→ Exercise instructions:
Can you carry on the history of the band Spiritualized from its last sentence?

→ Passage to read:
===
Although Spiritualized fully emerged after the acrimonious breakup of Spacemen 3, in truth the band’s roots extended back to the band’s final LP, 1990’s Recurring. A Spacemen 3 album in name only, Recurring was split evenly between independently recorded work from Pierce and estranged partner Pete “Sonic Boom” Kember; as a result, while Kember’s side presaged his eventual work with Spectrum, Pierce’s half, recorded with most of the musicians who would later comprise Spiritualized (including guitarist Mark Refoy, bassist Willie B. Carruthers, and drummer Jon Mattock), predated the orchestral drones that became the band’s hallmark. The first true Spiritualized single, a dramatic reading of the Troggs’ “Anyway That You Want Me,” was the final nail in the coffin — reportedly, Kember was so incensed by the Spacemen 3 logo which appeared on the disc’s jacket that he disbanded the group for good.
In 1991, Spiritualized returned with a string of EPs — Feel So Sad, Run/I Want You, and Smile/Sway — before their long-awaited debut, Lazer Guided Melodies, finally appeared the following year. The masterful, blissed-out result of Pierce’s obsessive studio fine-tuning and endless remixing, the album was promoted by the band’s slot on the high-profile Rollercoaster tour, where they appeared with the Jesus and Mary Chain and Curve. An excellent limited-edition live document, Fucked Up Inside, followed in 1993, trailed by another EP, Electric Mainline, later in the year.
===
→ Extracted data:

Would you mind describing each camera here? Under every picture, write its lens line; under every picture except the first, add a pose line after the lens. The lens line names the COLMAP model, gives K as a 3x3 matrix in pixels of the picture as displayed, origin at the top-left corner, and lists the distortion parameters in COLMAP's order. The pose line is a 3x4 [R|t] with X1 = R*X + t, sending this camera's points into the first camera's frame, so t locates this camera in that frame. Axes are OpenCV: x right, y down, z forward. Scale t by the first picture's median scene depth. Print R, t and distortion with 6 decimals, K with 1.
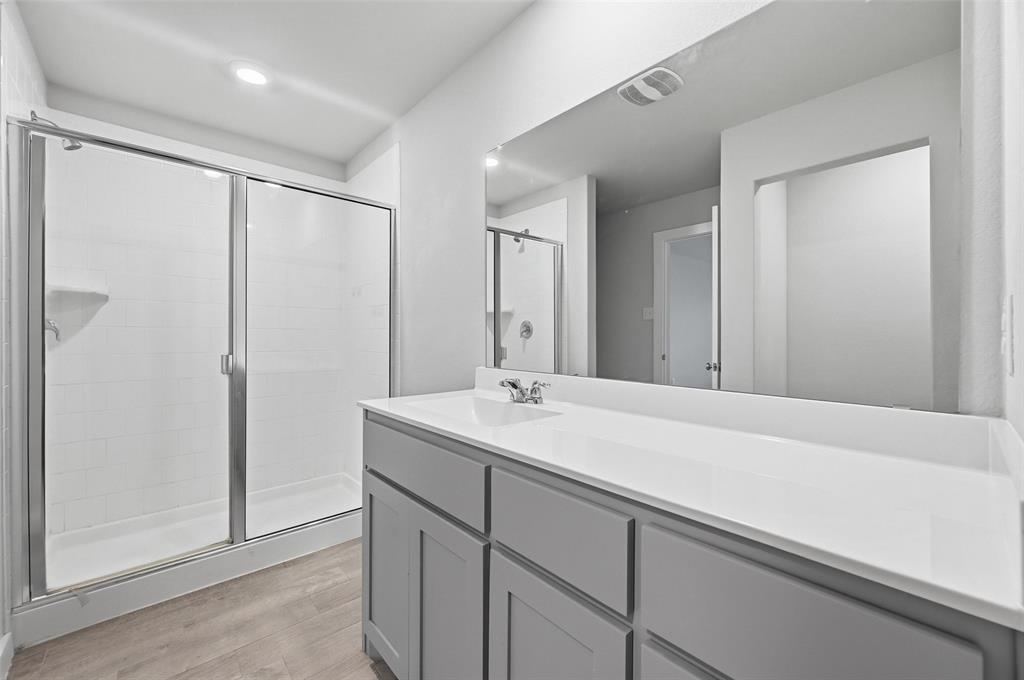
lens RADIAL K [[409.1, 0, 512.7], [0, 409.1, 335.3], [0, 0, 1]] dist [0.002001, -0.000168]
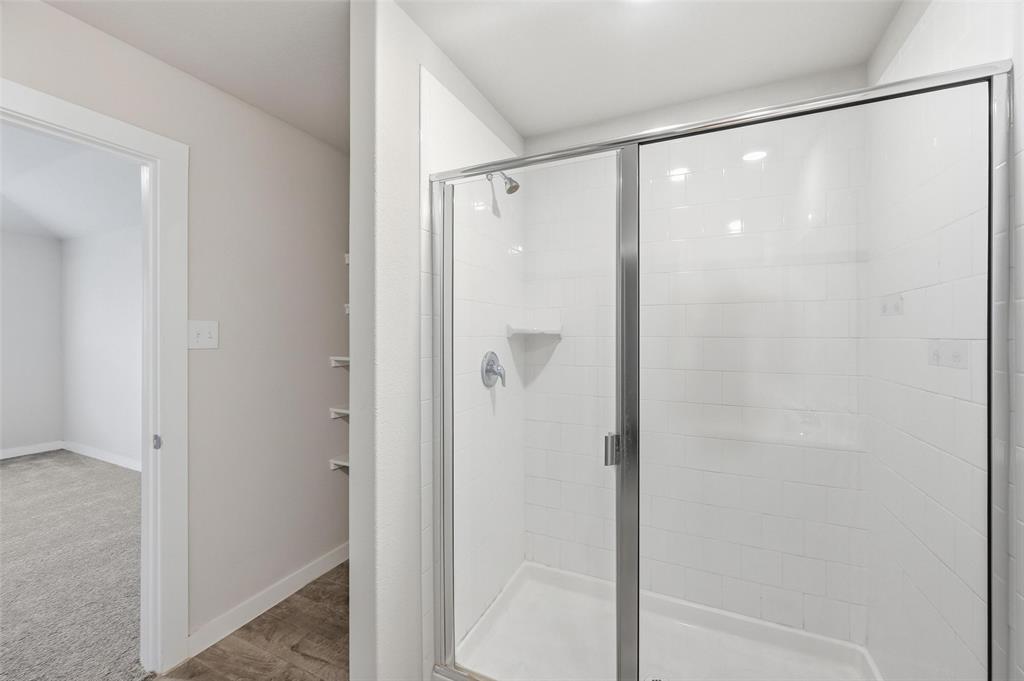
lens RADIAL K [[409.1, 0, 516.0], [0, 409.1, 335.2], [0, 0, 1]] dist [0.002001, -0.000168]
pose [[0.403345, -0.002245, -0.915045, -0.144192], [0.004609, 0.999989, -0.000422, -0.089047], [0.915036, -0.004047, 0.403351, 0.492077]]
===
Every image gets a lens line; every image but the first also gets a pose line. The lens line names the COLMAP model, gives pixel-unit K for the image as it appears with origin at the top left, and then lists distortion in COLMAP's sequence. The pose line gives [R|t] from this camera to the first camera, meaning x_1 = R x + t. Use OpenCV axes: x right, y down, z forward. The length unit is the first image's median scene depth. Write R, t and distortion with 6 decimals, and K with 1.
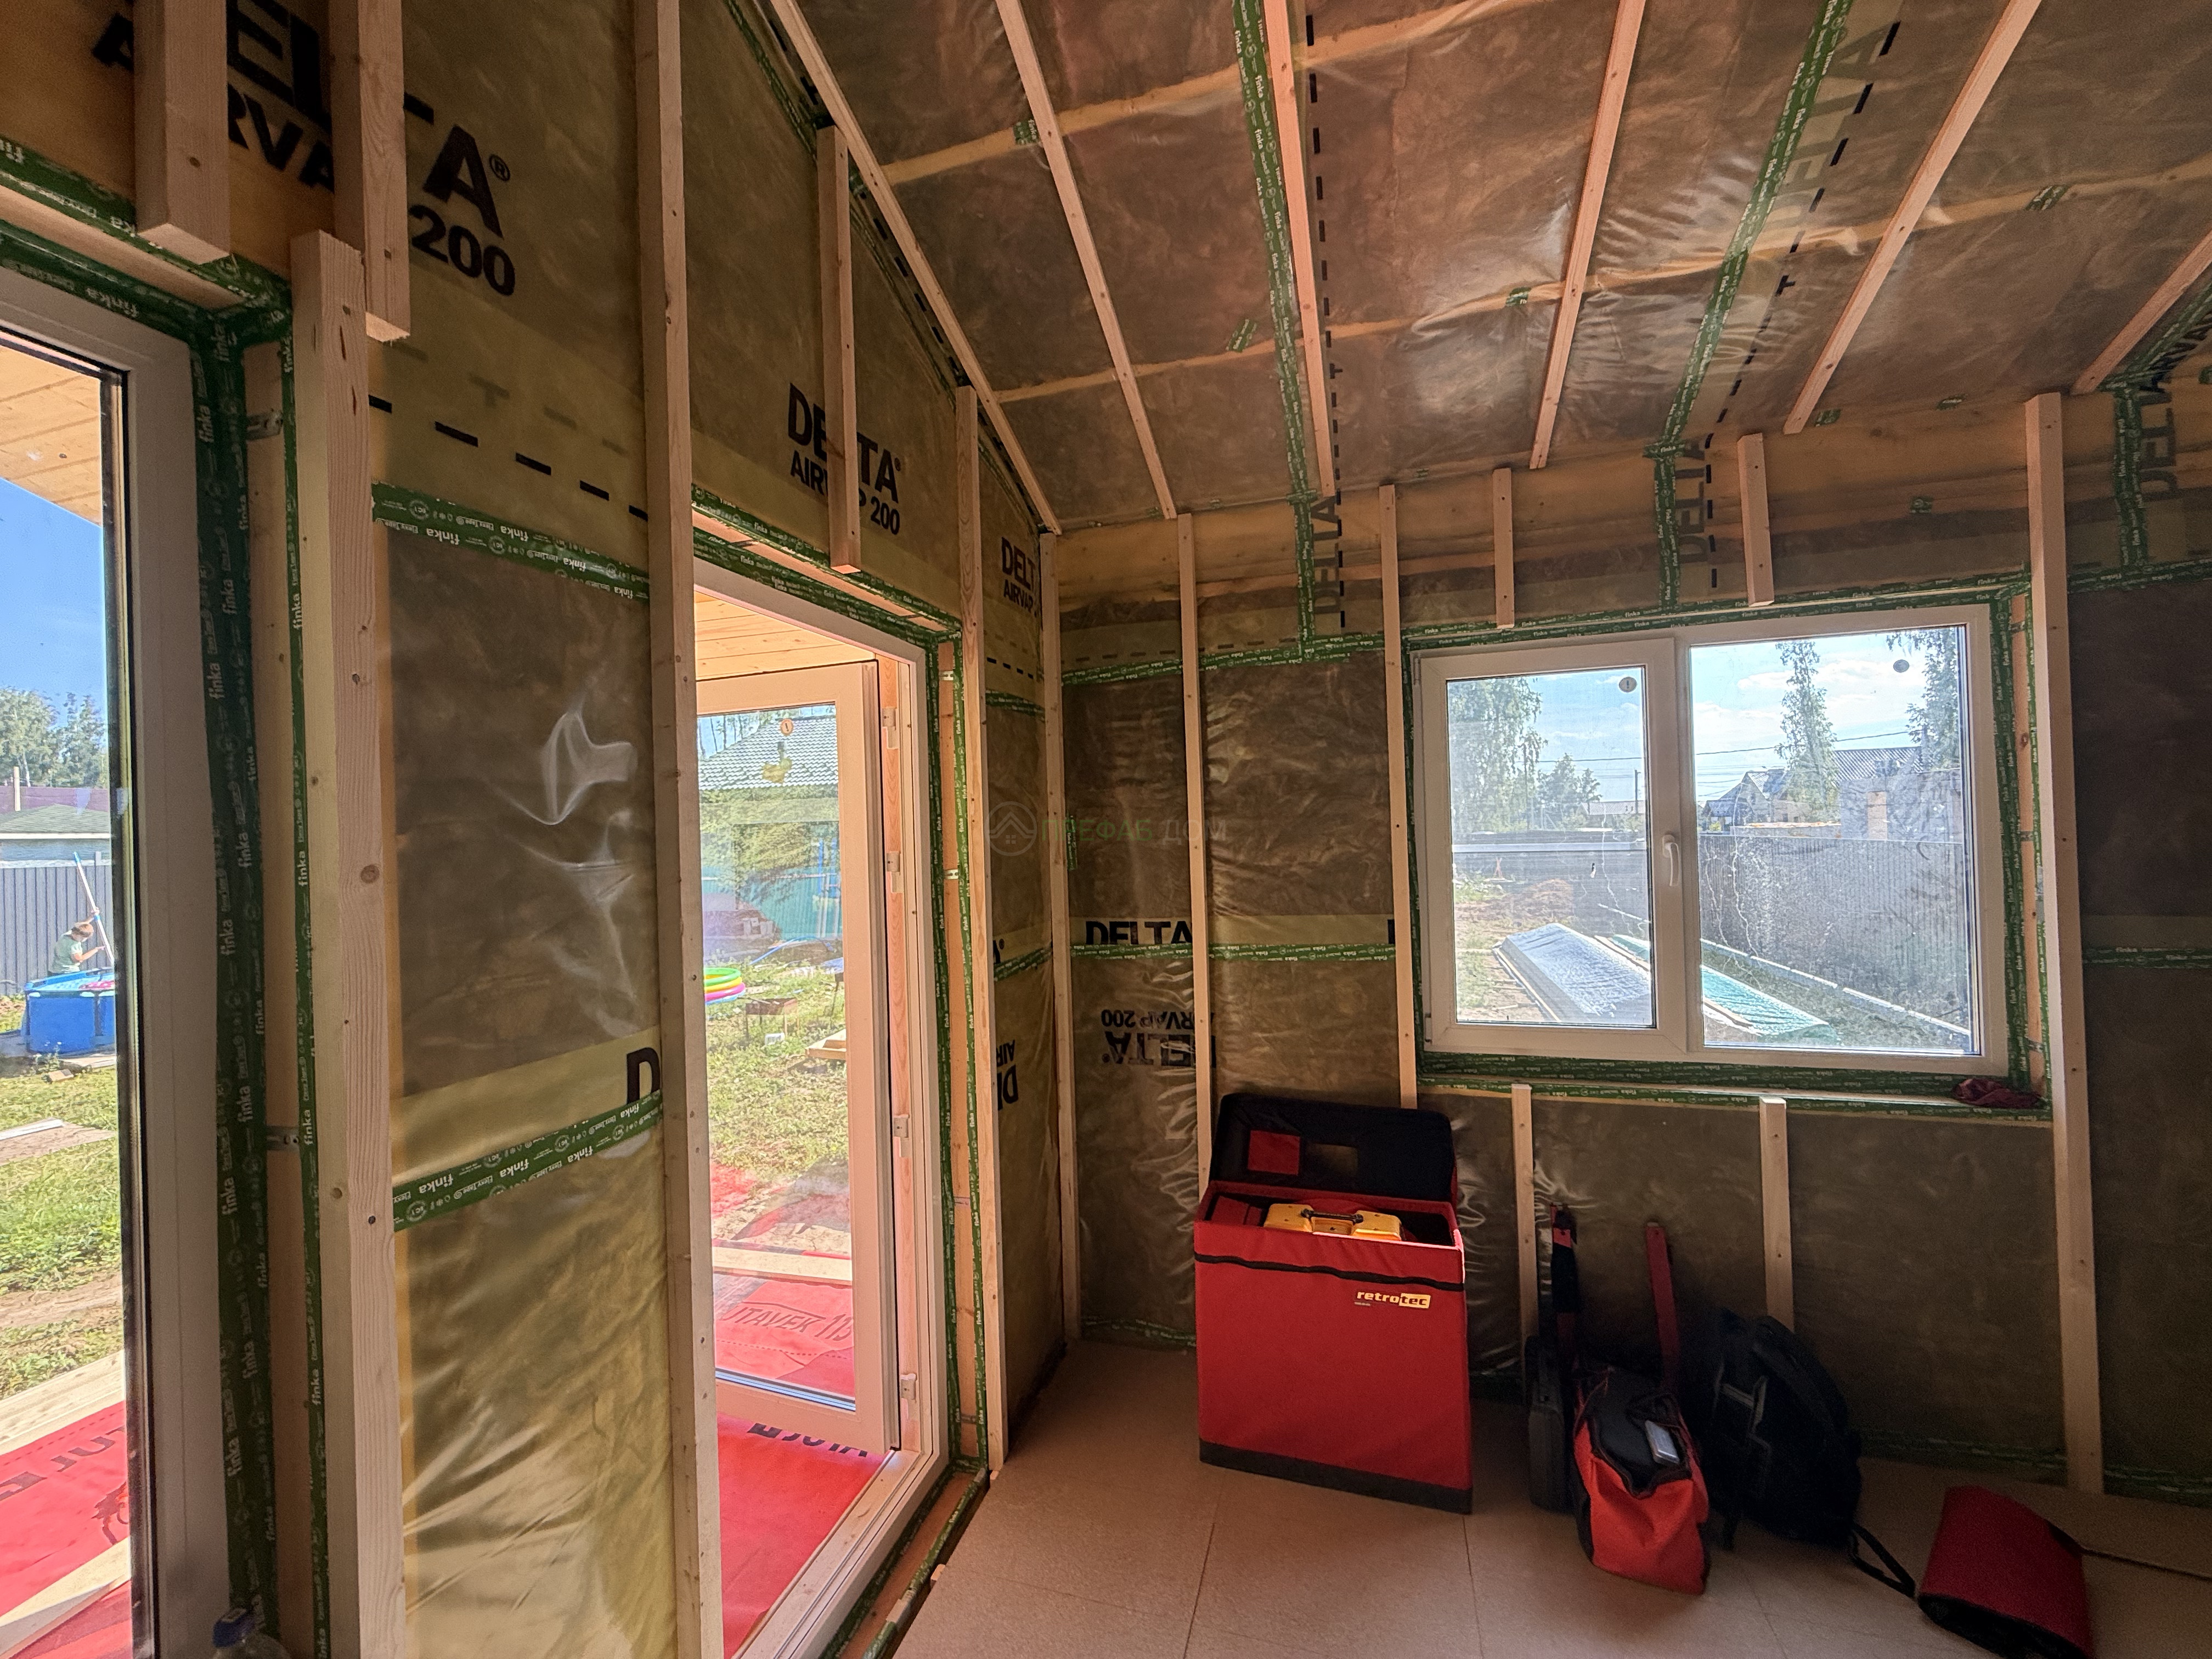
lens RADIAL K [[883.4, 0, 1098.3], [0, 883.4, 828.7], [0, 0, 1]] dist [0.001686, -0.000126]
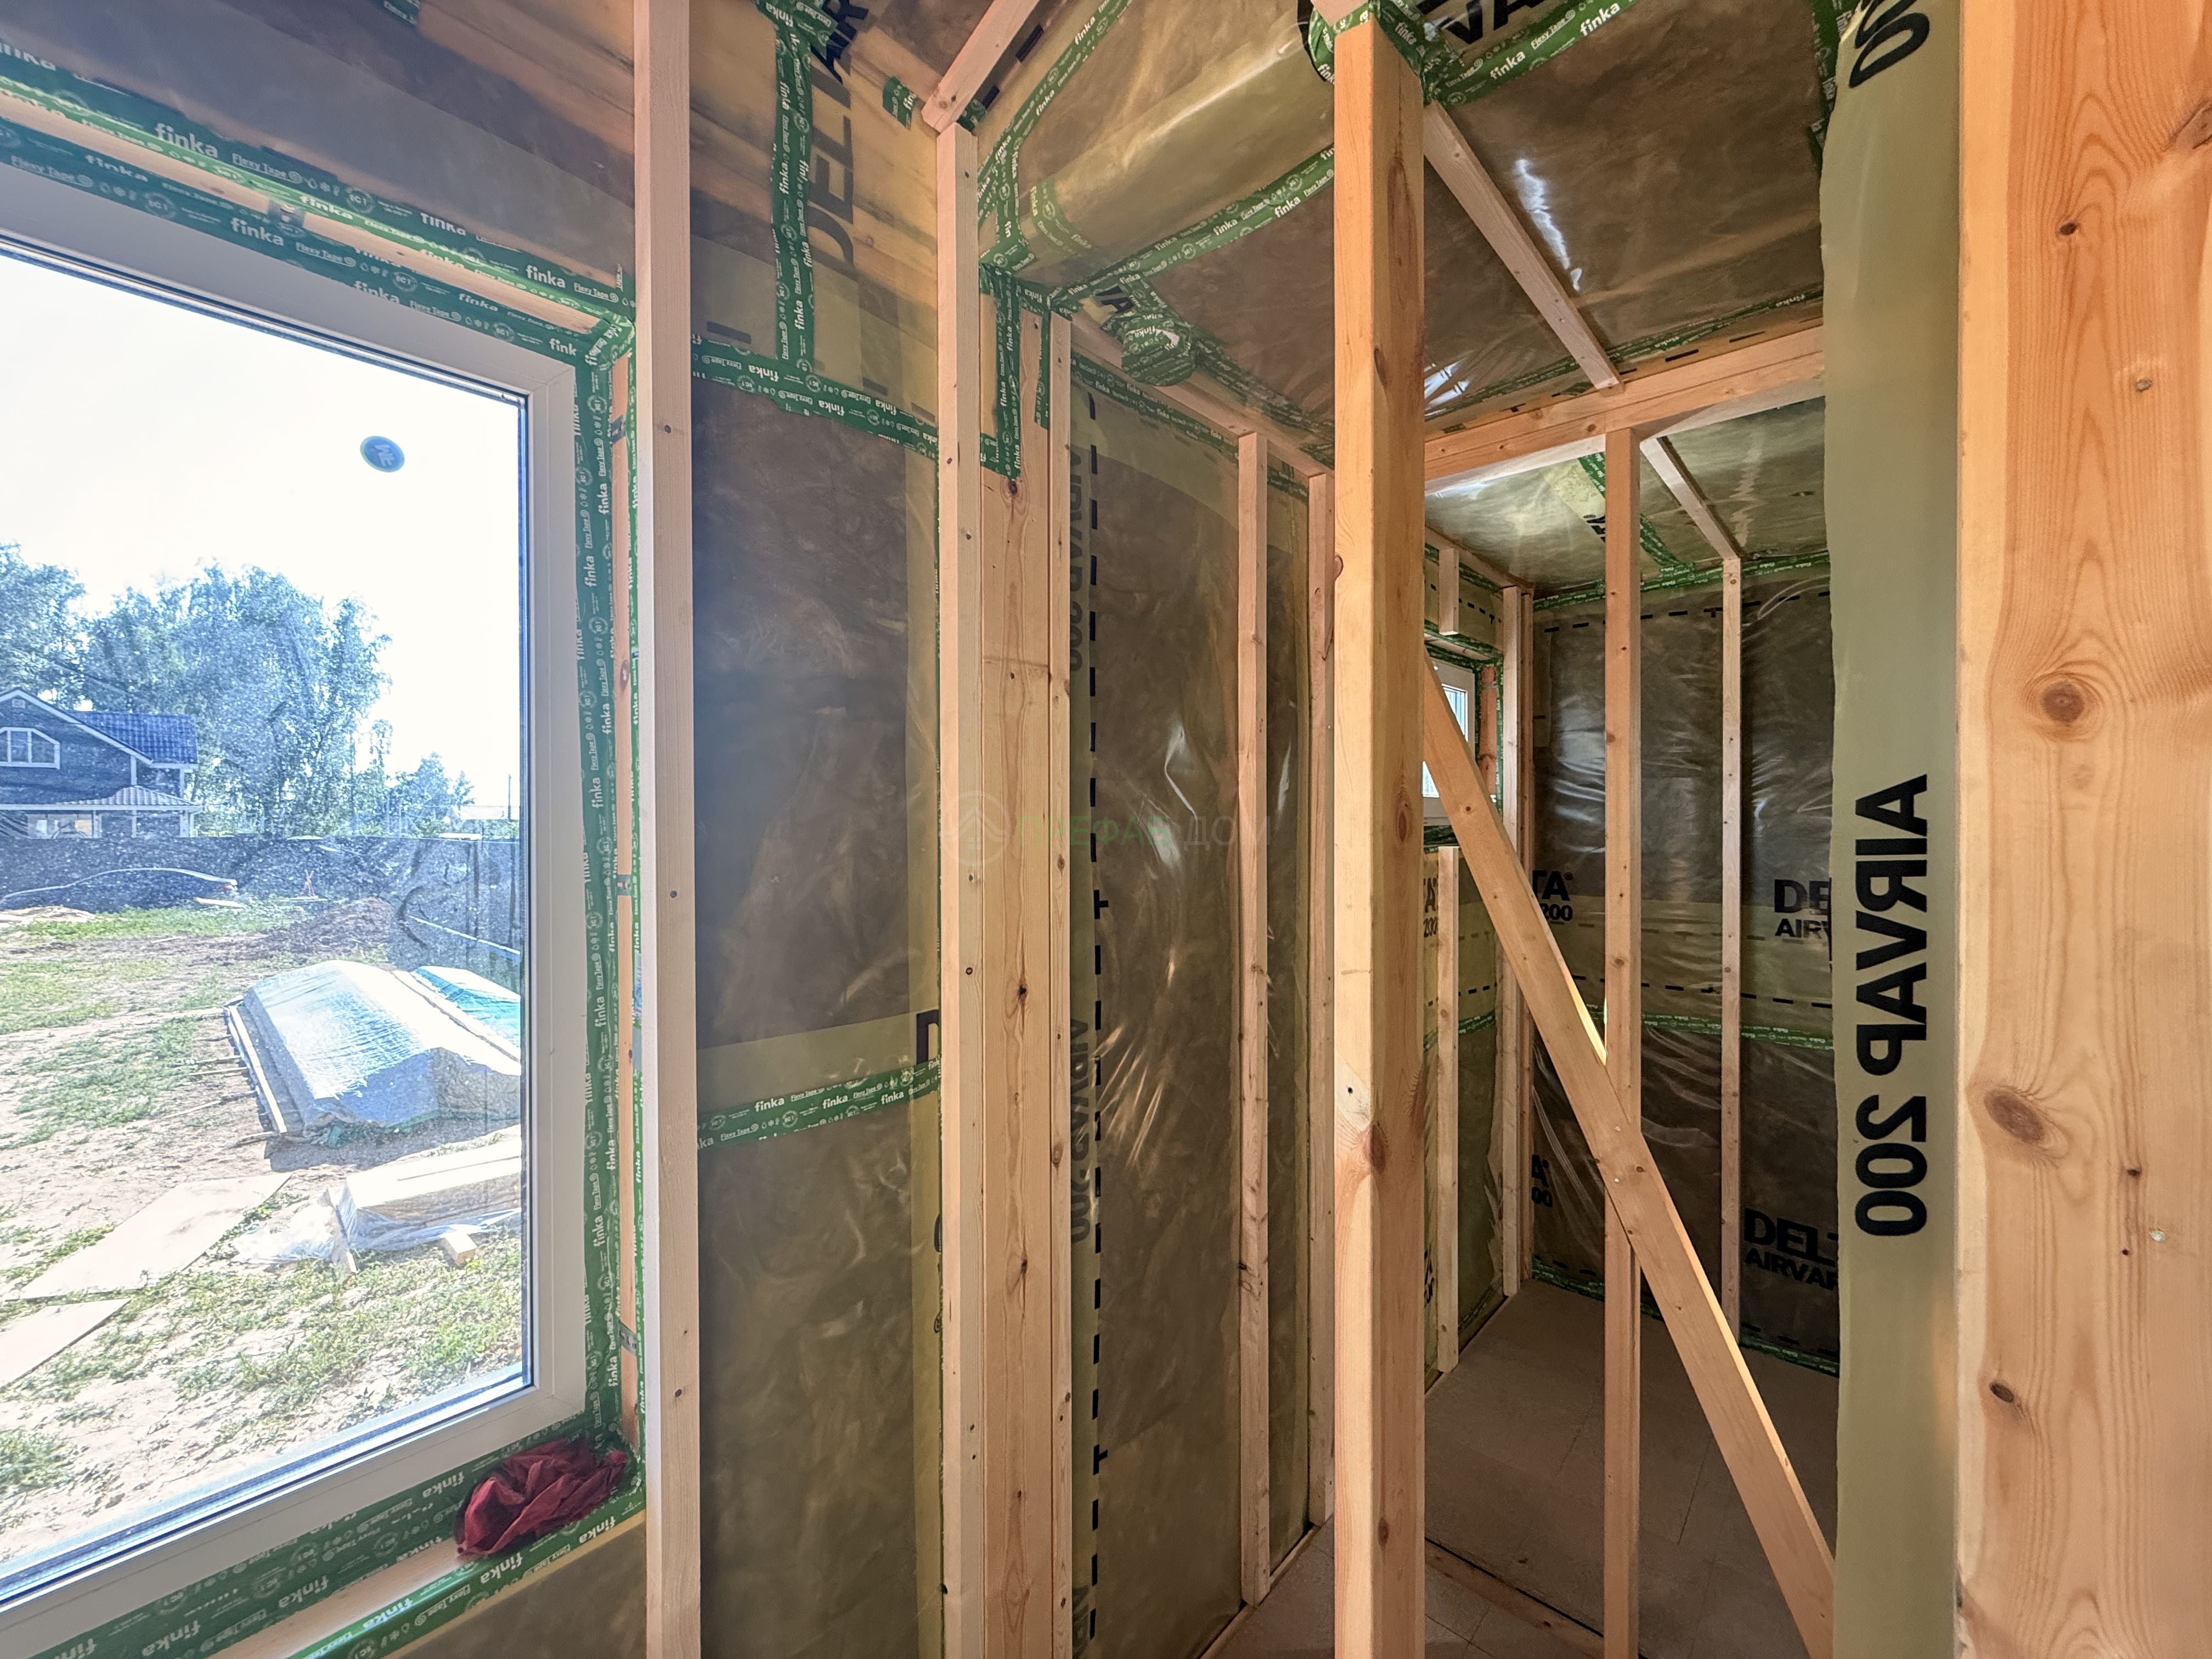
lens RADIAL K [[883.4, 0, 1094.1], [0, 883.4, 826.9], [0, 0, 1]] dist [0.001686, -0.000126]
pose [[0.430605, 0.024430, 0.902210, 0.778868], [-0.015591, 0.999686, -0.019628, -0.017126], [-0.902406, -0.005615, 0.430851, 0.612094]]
===
→ Response to this task:
In 1995, Spiritualized — now a trio consisting of Pierce, keyboardist/guitarist Kate Radley, and bassist Sean Cook — issued Pure Phase, a heady, dense production which boasted separate mixes from each stereo channel. With 1997’s Ladies and Gentlemen We Are Floating in Space, Pierce deliberately jettisoned many of the band’s usual points of departure, including drones, tremolos, and phase tones; recorded with new drummer Damon Reece, it featured a cameo appearance from legendary New Orleans pianist Dr. John on one track, while Memphis studio legend Jim Dickinson appeared on another. Other guests included the Balanescu Quartet (also featured on Pure Phase), the Greater London Gospel Community Choir, and Spring Heel Jack. The two-disc Royal Albert Hall October 10 1997 live album followed in late 1998.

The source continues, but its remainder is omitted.